= Roseisle =

Area in the Laich of Moray, Scotland

Roseisle is an area in the west of the Laich of Moray near Elgin, Moray in the parish of Duffus. The area includes the former farms at Oldtown, Easter Backlands of Roseisle, the three farms on the Bank of Roseisle and the clachan of the College of Roseisle.

==Location==
The College of Roseisle lies at crossroads of the main Burghead to Elgin road and the Lossiemouth to Forres road.
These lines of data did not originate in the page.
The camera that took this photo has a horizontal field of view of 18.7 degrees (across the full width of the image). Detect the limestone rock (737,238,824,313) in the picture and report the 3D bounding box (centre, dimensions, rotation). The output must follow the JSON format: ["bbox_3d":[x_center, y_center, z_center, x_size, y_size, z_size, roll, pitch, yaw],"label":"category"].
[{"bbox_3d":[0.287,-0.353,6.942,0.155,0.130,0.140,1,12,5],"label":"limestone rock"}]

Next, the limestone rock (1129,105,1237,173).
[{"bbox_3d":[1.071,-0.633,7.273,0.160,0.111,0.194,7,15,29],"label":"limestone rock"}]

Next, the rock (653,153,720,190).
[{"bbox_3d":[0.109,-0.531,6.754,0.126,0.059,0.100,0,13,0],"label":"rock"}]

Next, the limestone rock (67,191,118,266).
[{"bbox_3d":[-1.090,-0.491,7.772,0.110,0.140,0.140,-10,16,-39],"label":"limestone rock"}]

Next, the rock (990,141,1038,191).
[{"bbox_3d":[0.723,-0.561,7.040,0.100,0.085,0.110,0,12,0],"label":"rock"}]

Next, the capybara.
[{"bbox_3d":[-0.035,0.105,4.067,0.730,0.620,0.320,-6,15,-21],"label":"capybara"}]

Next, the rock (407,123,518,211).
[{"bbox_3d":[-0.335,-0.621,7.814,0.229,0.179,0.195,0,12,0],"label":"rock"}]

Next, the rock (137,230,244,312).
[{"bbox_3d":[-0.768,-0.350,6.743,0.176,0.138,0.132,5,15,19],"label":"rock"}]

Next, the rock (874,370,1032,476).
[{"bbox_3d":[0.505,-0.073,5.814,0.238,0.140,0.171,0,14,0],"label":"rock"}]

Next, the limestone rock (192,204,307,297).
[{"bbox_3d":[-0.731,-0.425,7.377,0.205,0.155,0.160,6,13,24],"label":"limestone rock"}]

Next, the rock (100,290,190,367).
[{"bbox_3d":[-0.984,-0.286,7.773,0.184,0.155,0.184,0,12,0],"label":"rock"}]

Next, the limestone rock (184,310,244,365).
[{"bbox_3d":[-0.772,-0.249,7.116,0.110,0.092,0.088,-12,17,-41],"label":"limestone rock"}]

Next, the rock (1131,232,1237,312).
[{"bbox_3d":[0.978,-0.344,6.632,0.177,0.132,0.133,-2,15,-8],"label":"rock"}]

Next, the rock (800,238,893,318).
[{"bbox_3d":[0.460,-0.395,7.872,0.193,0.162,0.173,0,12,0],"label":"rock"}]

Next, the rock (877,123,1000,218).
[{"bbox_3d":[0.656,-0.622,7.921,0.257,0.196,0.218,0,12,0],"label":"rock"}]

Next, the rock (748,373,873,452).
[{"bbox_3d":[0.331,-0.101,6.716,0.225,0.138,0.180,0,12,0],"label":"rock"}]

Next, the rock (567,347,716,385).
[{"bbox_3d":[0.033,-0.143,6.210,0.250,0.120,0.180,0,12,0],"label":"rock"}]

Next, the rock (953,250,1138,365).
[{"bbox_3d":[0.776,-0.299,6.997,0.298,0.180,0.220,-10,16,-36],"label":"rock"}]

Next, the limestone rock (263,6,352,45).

The college prefix recalls the former monks college.

Near Roseisle, just over a mile from the College of Roseisle, is Roseisle Distillery, which is owned by Diageo.

In the 19th century various stone cists or coffins were found in the area with human remains and, in some cases, ornaments.

==History==
A charter was given to William, son of Freskin from King William I of Scotland, of the lands of Roseisle between 1165 and 1171. Roseisle was sold by Alexander Stuart, 5th Earl of Moray to Alexander Sutherland, 1st Lord Duffus in 1653. The estate was purchased by Archibald Dunbar of Northfield, who then sold it to John Gordon, 16th Earl of Sutherland in 1729.

== Local attractions ==
There are various walks in the Roseisle area:
- The Tappoch viewpoint accessed up a track from West Bank Farm.
- Roseisle Forest, extending from Burghead to Kinloss. Also, contains an intact part of the former Hopeman branch railway line.
- Roseisle beach with WW2 pillboxes and tank obstacles, which forms a part of Burghead Bay between Burghead and Findhorn.

==Notable people==
- Ethel Baxter, member of the Baxters food company, cook and businesswoman.